302_LA SFIDA DEL SAMURAI (用心棒 Yōjinbō). Giappone 1961; Regia di Akira Kurosawa.
Se mai dovesse esistere a questo mondo un posto dove vige la
meritocrazia, questo posto di sicuro non è l’Italia. E questo non è certo una
novità. Ma ogni tanto succedono cose che, pur considerando la peculiare condizione
italiana, sembrano comunque paradossali. Prendiamo il caso di La sfida del samurai, capolavoro di
Akira Kurosawa del 1961. Al tempo Sergio Corbucci lo vide al cinema, informò
Sergio Leone che ci ricavò lo splendido Per
un pugno di dollari. Per cui, si può ben dire che lo spaghetti western, quella corrente che rivitalizzò il genere dagli
anni 60 in
poi per quasi vent’anni, si deve alla genialità artistica di Kurosawa.
Sorvoliamo sulla scelta dei produttori italiani di Per un pugno di dollari di non pagare i diritti alla Toho, la casa
di produzione giapponese del film di Kurosawa; scelta che non ha alcuna
giustificazione. Fatto sta che il clamoroso successo del film di Leone portò
allo scoperto il meschino (purtroppo non si può usare altro termine, anche se
da fan di Leone fa male dirlo) plagio e i nostri produttori furono costretti a
pagare il giusto dazio.

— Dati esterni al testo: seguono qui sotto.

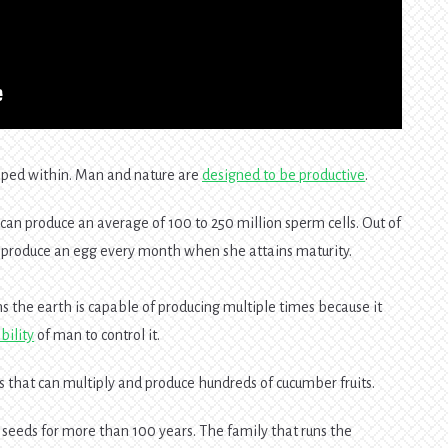
apped within. Man and nature are
designed to be productive
.
 can produce an average of 100 to 250 million sperm cells. Out of
an produce an egg every month when she attains maturity.
s the earth is capable of producing multiple times because it
bility
of man to control it.
 that can multiply and produce hundreds of cucumber fruits.
seeds for more than 100 years. The family that runs the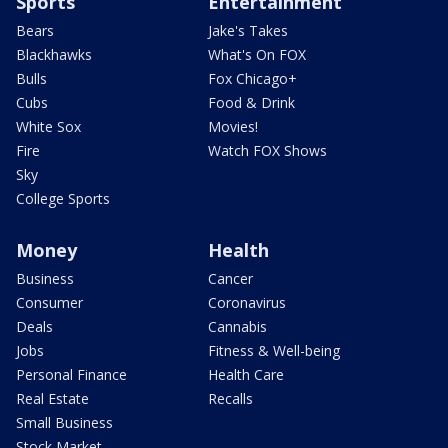
Sports
Entertainment
Bears
Jake's Takes
Blackhawks
What's On FOX
Bulls
Fox Chicago+
Cubs
Food & Drink
White Sox
Movies!
Fire
Watch FOX Shows
Sky
College Sports
Money
Health
Business
Cancer
Consumer
Coronavirus
Deals
Cannabis
Jobs
Fitness & Well-being
Personal Finance
Health Care
Real Estate
Recalls
Small Business
Stock Market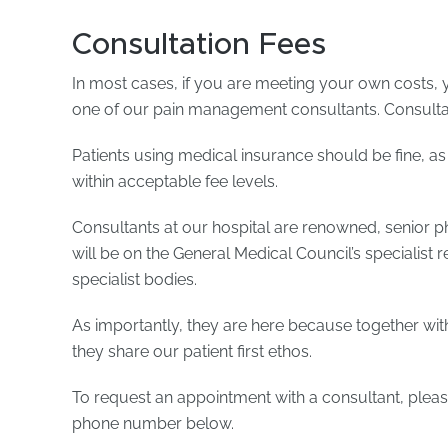
Consultation Fees
In most cases, if you are meeting your own costs, yo
one of our pain management consultants. Consultat
Patients using medical insurance should be fine, as
within acceptable fee levels.
Consultants at our hospital are renowned, senior p
will be on the General Medical Council’s specialist r
specialist bodies.
As importantly, they are here because together with
they share our patient first ethos.
To request an appointment with a consultant, please
phone number below.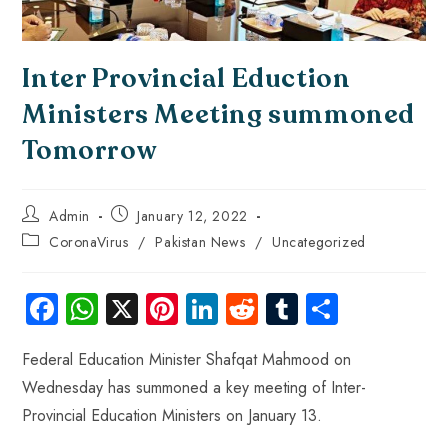
Inter Provincial Eduction
Ministers Meeting summoned
Tomorrow
Admin
January 12, 2022
CoronaVirus
/
Pakistan News
/
Uncategorized
Fa
W
X
Pi
Li
R
Tu
S
ce
ha
nt
nk
e
m
ha
Federal Education Minister Shafqat Mahmood on
b
ts
er
e
d
bl
re
Wednesday has summoned a key meeting of Inter-
o
A
es
dI
di
r
Provincial Education Ministers on January 13.
ok
p
t
n
t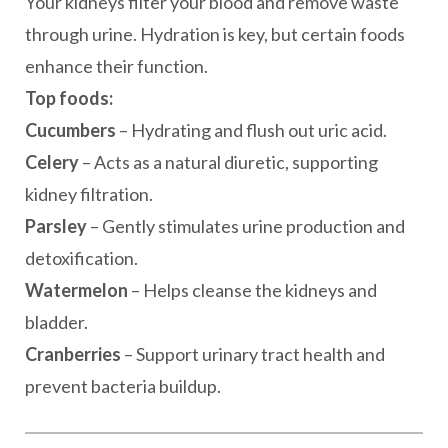
Your kidneys filter your blood and remove waste
through urine. Hydration is key, but certain foods
enhance their function.
Top foods:
Cucumbers
– Hydrating and flush out uric acid.
Celery
– Acts as a natural diuretic, supporting
kidney filtration.
Parsley
– Gently stimulates urine production and
detoxification.
Watermelon
– Helps cleanse the kidneys and
bladder.
Cranberries
– Support urinary tract health and
prevent bacteria buildup.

Ma, e qui arriva la parte più sconcertante, i nostri stessi
autori, Sergio Leone o anche il suo collaboratore (e notevole regista) Fernando
Di Leo, in seguito persevereranno nell’accusare in modo infantile Kurosawa, reo
di essere stato, a sua volta, influenzato
dal cinema o dalla cultura occidentale; al tempo si riuscì addirittura a far
sparire La sfida del samurai dagli
schermi della penisola (ne scrive Aldo Tassone nel volume del Castoro Cinema dedicato al maestro
nipponico).
Oblio per eccesso di merito, questo è il classico esempio di
meritocrazia italian style.
Anche la ricerca di una stilizzazione forte, (questa sì che
Leone riuscirà poi ad attuarla in modo personale, come anche farà Morricone
alle musiche), è già presente nel film in costume di Kurosawa, sia nella forma
che nella storia raccontata. Anzi, nella poetica di Kurosawa lo stile del teatro Nō è un vero marchio di fabbrica,
per cui gli attori enfatizzano i movimenti in modo meccanico rimanendo con
espressioni imperturbabili, quasi fossero delle marionette. La storia è
ambientata nel XVII secolo, durante l’era Tokugawa, un’epoca che, vista le chiusure
verso l’esterno e la mancanza di opposizione interna, può essere intesa come
una sorta di crepuscolo di quegli ideali a suo modo romantici del Bushido visto
al cinema ne I sette samurai, sempre
di Kurosawa.
Il ronin Sanjuro è quindi un eroe (o meglio un anti-eroe) moderno
e, più che con il rigido codice d’onore, opera con astuzia e non si fa scrupolo
di combattere il suo nemico con le stesse subdole armi, il trucco o l’inganno.
Ma è solo il modo di comportarsi che è cambiato, perché le finalità ultime del
nostro eroe sono sempre positive; Kurosawa si rende cioè conto che è più
credibile mostrare un campione che lotti per la giustizia ma lo faccia in modo
più realisticamente votato ad un concreto successo, piuttosto che il classico
paladino epico idealizzato. Come si vede l’ardita opera del regista nipponico
procede quasi in direzioni opposte: se da un lato offre una stilizzazione
visiva, dall’altro ci mostra un eroe più pragmatico, più concreto e, il
risultato, piuttosto straniante eppure con una sua peculiare armonia interna, è
una delle chiavi del fascino notevole dell’opera.
Del resto Kurosawa è un
maestro nella messa in scena. Il film ha poi un gran ritmo sostenuto dagli
scontri di grande livello visivo ed attraversato da una grottesca ironia. Le superbe
immagini in bianco e nero sono opera del valido Kazuo Miyagawa, accompagnate dal
formidabile commento sonoro di Masaru Satō alla cui base c’è,
sorprendentemente, la seconda rapsodia
ungherese di Liszt. Forse anche questa contraddizione, una musica della
profonda Europa che diviene colonna sonora di un film ambientato quando il
Giappone era assolutamente blindato verso il resto del mondo, alimenta
l’impressione di vedere gli affascinanti effetti esteriori di una lacerazione
interna. Un po’ quello che si doveva vivere in modo fortissimo nel paese del sol levante nei primi anni sessanta, non
poi così lontani dalla fine della seconda guerra mondiale e alle prese con la
svolta filo occidentale dell’economia del paese.
E che Kurosawa concretizzò mirabilmente sullo schermo in uno
dei sui capolavori, La sfida del samurai.